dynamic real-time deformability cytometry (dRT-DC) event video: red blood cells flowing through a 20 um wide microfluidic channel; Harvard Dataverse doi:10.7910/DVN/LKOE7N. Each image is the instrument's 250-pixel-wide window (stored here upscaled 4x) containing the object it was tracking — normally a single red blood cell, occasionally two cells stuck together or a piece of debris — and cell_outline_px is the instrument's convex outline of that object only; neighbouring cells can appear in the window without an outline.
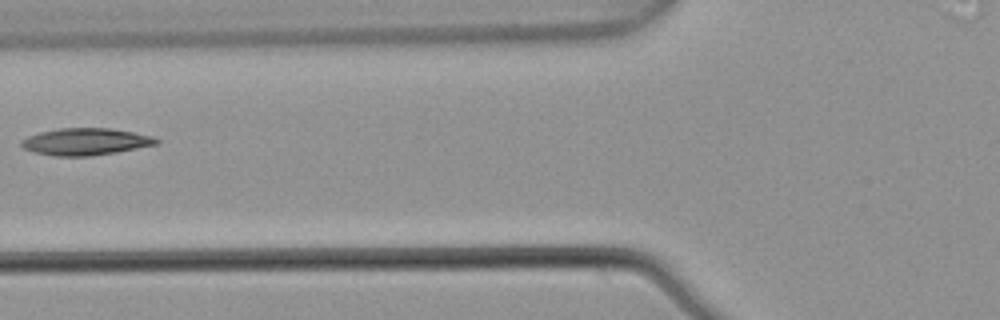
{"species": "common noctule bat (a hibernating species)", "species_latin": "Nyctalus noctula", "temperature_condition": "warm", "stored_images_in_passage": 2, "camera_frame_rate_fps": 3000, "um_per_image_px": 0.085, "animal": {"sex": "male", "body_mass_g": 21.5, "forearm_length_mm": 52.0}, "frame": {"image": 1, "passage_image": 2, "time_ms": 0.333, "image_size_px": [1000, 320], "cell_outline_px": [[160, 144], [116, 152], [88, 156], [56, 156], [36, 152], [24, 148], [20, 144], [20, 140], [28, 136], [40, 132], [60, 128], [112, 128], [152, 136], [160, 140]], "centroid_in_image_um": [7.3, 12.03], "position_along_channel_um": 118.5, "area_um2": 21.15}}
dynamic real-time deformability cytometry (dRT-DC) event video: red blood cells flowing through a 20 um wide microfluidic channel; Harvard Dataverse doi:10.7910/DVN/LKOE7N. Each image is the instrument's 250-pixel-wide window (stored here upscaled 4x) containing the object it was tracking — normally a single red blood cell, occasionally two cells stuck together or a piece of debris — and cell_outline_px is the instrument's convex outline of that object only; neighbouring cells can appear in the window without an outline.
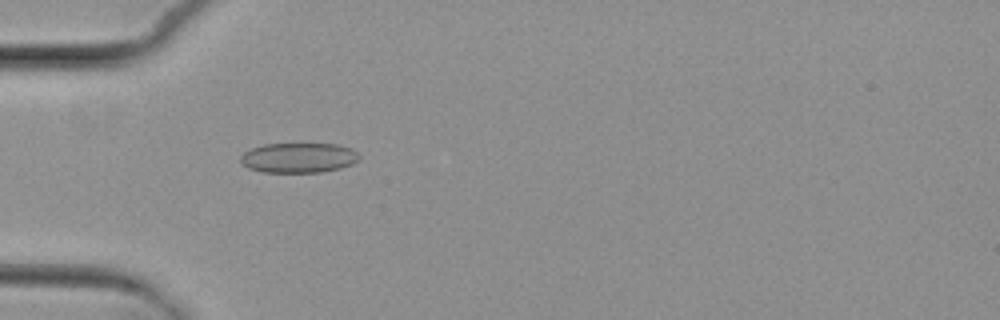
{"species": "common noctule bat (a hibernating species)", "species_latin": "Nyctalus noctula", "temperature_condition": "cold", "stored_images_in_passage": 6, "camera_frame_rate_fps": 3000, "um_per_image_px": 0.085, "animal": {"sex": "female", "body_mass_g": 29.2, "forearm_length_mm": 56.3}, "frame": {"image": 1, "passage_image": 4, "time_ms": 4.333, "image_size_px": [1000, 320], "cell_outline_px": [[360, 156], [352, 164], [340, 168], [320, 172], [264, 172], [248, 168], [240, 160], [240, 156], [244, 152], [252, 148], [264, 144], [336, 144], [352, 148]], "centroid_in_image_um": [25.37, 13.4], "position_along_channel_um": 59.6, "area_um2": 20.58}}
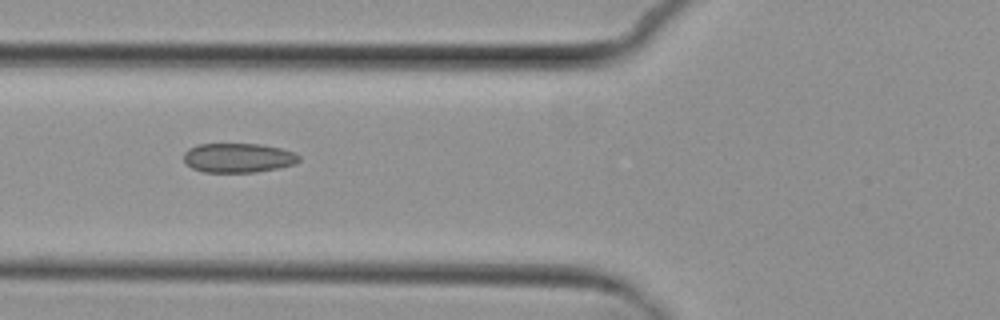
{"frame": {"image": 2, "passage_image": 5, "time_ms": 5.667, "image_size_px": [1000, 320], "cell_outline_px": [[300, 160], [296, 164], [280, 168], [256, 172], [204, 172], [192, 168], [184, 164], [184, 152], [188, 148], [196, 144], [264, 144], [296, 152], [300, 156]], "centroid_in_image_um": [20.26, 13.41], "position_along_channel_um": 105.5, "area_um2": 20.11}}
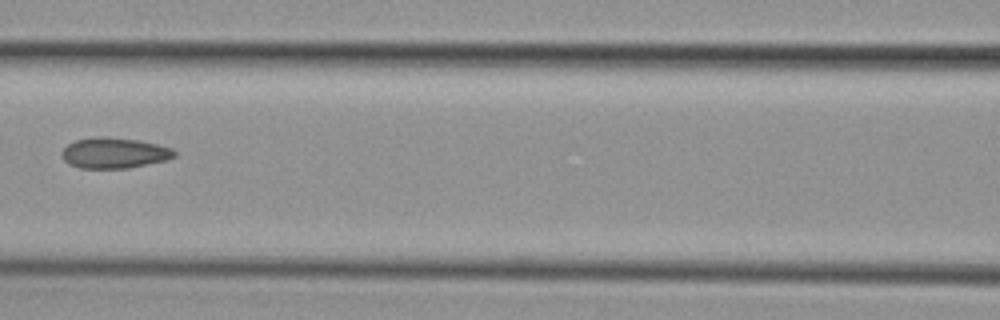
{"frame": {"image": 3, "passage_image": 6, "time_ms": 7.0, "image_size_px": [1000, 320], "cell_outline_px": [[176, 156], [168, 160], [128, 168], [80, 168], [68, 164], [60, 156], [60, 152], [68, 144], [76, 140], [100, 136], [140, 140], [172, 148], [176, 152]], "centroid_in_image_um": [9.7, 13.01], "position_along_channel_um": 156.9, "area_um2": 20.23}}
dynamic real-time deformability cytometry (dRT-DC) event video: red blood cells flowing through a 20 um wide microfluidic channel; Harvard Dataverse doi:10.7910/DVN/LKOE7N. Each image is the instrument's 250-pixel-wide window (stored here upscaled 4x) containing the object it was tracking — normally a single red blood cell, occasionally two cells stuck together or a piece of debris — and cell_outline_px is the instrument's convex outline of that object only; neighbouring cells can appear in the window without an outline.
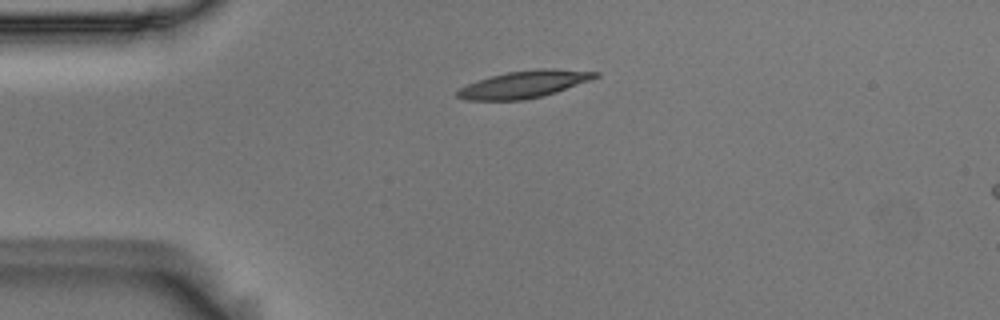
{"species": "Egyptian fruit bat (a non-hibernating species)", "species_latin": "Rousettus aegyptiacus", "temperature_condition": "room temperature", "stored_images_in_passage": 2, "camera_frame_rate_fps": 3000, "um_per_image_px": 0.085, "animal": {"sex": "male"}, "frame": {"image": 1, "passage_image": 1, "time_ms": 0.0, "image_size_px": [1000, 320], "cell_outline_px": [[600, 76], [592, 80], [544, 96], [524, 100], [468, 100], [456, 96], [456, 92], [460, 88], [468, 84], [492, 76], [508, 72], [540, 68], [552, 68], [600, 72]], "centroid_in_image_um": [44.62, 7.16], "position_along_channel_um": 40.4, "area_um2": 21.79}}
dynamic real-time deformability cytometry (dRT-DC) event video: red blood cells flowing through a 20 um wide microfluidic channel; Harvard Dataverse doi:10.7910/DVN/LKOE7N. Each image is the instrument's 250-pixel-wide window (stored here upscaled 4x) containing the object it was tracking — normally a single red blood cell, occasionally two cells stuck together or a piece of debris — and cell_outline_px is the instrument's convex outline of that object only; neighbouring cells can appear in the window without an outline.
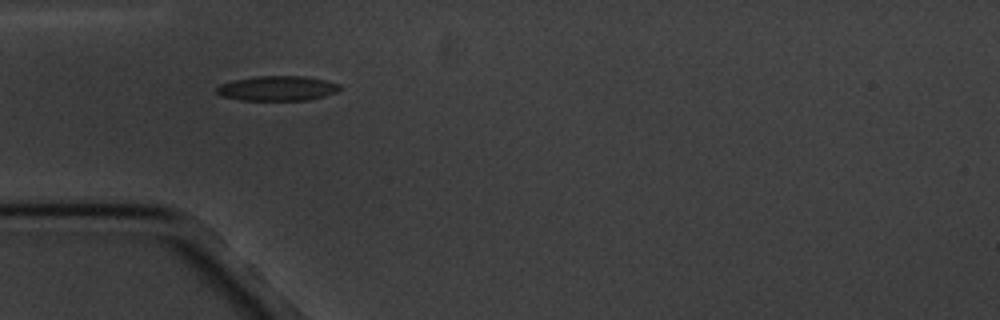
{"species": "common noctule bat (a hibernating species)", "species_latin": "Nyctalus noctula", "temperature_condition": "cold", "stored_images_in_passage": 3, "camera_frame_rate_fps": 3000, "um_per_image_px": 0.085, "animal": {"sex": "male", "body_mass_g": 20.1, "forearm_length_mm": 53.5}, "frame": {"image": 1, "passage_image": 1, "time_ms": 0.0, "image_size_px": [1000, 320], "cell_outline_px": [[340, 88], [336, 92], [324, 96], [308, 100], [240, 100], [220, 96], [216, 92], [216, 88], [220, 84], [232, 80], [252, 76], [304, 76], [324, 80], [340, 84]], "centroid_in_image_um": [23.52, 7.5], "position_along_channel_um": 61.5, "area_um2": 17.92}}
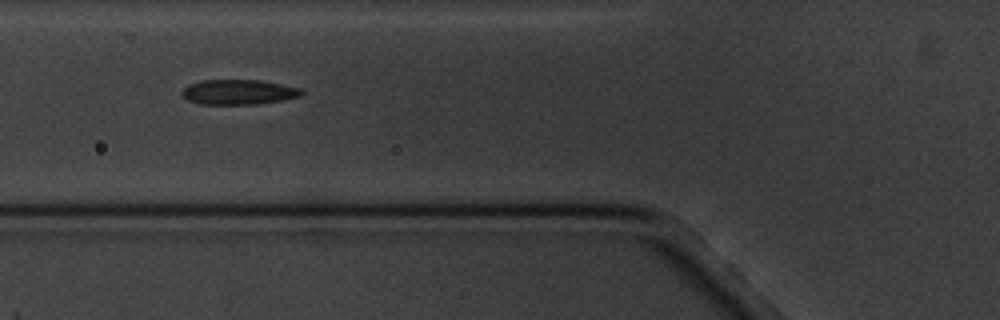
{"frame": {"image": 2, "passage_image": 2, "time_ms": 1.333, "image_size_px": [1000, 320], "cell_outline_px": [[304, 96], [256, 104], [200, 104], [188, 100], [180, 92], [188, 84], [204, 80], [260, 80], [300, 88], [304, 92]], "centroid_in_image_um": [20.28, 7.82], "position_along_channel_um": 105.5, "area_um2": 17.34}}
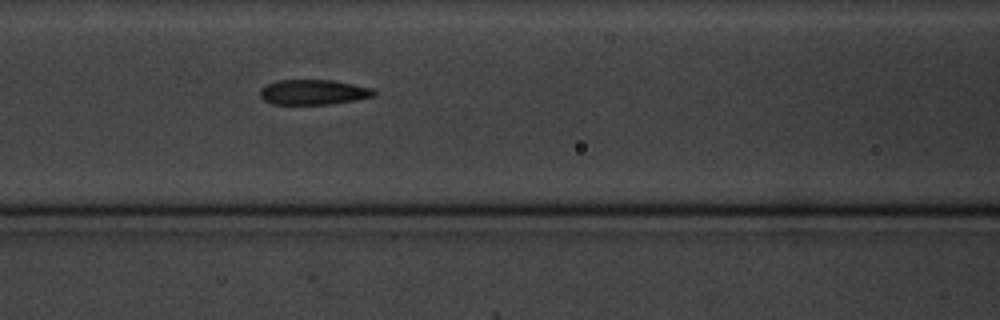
****************************************
**EXERCISE REQUIREMENTS**
Take the entries shown above and quote them verbatim, passing over the pictures.

**ANSWER TO THE TASK**
dynamic real-time deformability cytometry (dRT-DC) event video: red blood cells flowing through a 20 um wide microfluidic channel; Harvard Dataverse doi:10.7910/DVN/LKOE7N. Each image is the instrument's 250-pixel-wide window (stored here upscaled 4x) containing the object it was tracking — normally a single red blood cell, occasionally two cells stuck together or a piece of debris — and cell_outline_px is the instrument's convex outline of that object only; neighbouring cells can appear in the window without an outline.
{"species": "common noctule bat (a hibernating species)", "species_latin": "Nyctalus noctula", "temperature_condition": "warm", "stored_images_in_passage": 2, "camera_frame_rate_fps": 3000, "um_per_image_px": 0.085, "animal": {"sex": "male", "body_mass_g": 21.5, "forearm_length_mm": 52.0}, "frame": {"image": 1, "passage_image": 2, "time_ms": 0.333, "image_size_px": [1000, 320], "cell_outline_px": [[160, 144], [116, 152], [88, 156], [56, 156], [36, 152], [24, 148], [20, 144], [20, 140], [28, 136], [40, 132], [60, 128], [112, 128], [152, 136], [160, 140]], "centroid_in_image_um": [7.3, 12.03], "position_along_channel_um": 118.5, "area_um2": 21.15}}
dynamic real-time deformability cytometry (dRT-DC) event video: red blood cells flowing through a 20 um wide microfluidic channel; Harvard Dataverse doi:10.7910/DVN/LKOE7N. Each image is the instrument's 250-pixel-wide window (stored here upscaled 4x) containing the object it was tracking — normally a single red blood cell, occasionally two cells stuck together or a piece of debris — and cell_outline_px is the instrument's convex outline of that object only; neighbouring cells can appear in the window without an outline.
{"species": "common noctule bat (a hibernating species)", "species_latin": "Nyctalus noctula", "temperature_condition": "cold", "stored_images_in_passage": 6, "camera_frame_rate_fps": 3000, "um_per_image_px": 0.085, "animal": {"sex": "female", "body_mass_g": 29.2, "forearm_length_mm": 56.3}, "frame": {"image": 1, "passage_image": 4, "time_ms": 4.333, "image_size_px": [1000, 320], "cell_outline_px": [[360, 156], [352, 164], [340, 168], [320, 172], [264, 172], [248, 168], [240, 160], [240, 156], [244, 152], [252, 148], [264, 144], [336, 144], [352, 148]], "centroid_in_image_um": [25.37, 13.4], "position_along_channel_um": 59.6, "area_um2": 20.58}}
{"frame": {"image": 2, "passage_image": 5, "time_ms": 5.667, "image_size_px": [1000, 320], "cell_outline_px": [[300, 160], [296, 164], [280, 168], [256, 172], [204, 172], [192, 168], [184, 164], [184, 152], [188, 148], [196, 144], [264, 144], [296, 152], [300, 156]], "centroid_in_image_um": [20.26, 13.41], "position_along_channel_um": 105.5, "area_um2": 20.11}}
{"frame": {"image": 3, "passage_image": 6, "time_ms": 7.0, "image_size_px": [1000, 320], "cell_outline_px": [[176, 156], [168, 160], [128, 168], [80, 168], [68, 164], [60, 156], [60, 152], [68, 144], [76, 140], [100, 136], [140, 140], [172, 148], [176, 152]], "centroid_in_image_um": [9.7, 13.01], "position_along_channel_um": 156.9, "area_um2": 20.23}}
dynamic real-time deformability cytometry (dRT-DC) event video: red blood cells flowing through a 20 um wide microfluidic channel; Harvard Dataverse doi:10.7910/DVN/LKOE7N. Each image is the instrument's 250-pixel-wide window (stored here upscaled 4x) containing the object it was tracking — normally a single red blood cell, occasionally two cells stuck together or a piece of debris — and cell_outline_px is the instrument's convex outline of that object only; neighbouring cells can appear in the window without an outline.
{"species": "Egyptian fruit bat (a non-hibernating species)", "species_latin": "Rousettus aegyptiacus", "temperature_condition": "room temperature", "stored_images_in_passage": 2, "camera_frame_rate_fps": 3000, "um_per_image_px": 0.085, "animal": {"sex": "male"}, "frame": {"image": 1, "passage_image": 1, "time_ms": 0.0, "image_size_px": [1000, 320], "cell_outline_px": [[600, 76], [592, 80], [544, 96], [524, 100], [468, 100], [456, 96], [456, 92], [460, 88], [468, 84], [492, 76], [508, 72], [540, 68], [552, 68], [600, 72]], "centroid_in_image_um": [44.62, 7.16], "position_along_channel_um": 40.4, "area_um2": 21.79}}
dynamic real-time deformability cytometry (dRT-DC) event video: red blood cells flowing through a 20 um wide microfluidic channel; Harvard Dataverse doi:10.7910/DVN/LKOE7N. Each image is the instrument's 250-pixel-wide window (stored here upscaled 4x) containing the object it was tracking — normally a single red blood cell, occasionally two cells stuck together or a piece of debris — and cell_outline_px is the instrument's convex outline of that object only; neighbouring cells can appear in the window without an outline.
{"species": "common noctule bat (a hibernating species)", "species_latin": "Nyctalus noctula", "temperature_condition": "cold", "stored_images_in_passage": 3, "camera_frame_rate_fps": 3000, "um_per_image_px": 0.085, "animal": {"sex": "male", "body_mass_g": 20.1, "forearm_length_mm": 53.5}, "frame": {"image": 1, "passage_image": 1, "time_ms": 0.0, "image_size_px": [1000, 320], "cell_outline_px": [[340, 88], [336, 92], [324, 96], [308, 100], [240, 100], [220, 96], [216, 92], [216, 88], [220, 84], [232, 80], [252, 76], [304, 76], [324, 80], [340, 84]], "centroid_in_image_um": [23.52, 7.5], "position_along_channel_um": 61.5, "area_um2": 17.92}}
{"frame": {"image": 2, "passage_image": 2, "time_ms": 1.333, "image_size_px": [1000, 320], "cell_outline_px": [[304, 96], [256, 104], [200, 104], [188, 100], [180, 92], [188, 84], [204, 80], [260, 80], [300, 88], [304, 92]], "centroid_in_image_um": [20.28, 7.82], "position_along_channel_um": 105.5, "area_um2": 17.34}}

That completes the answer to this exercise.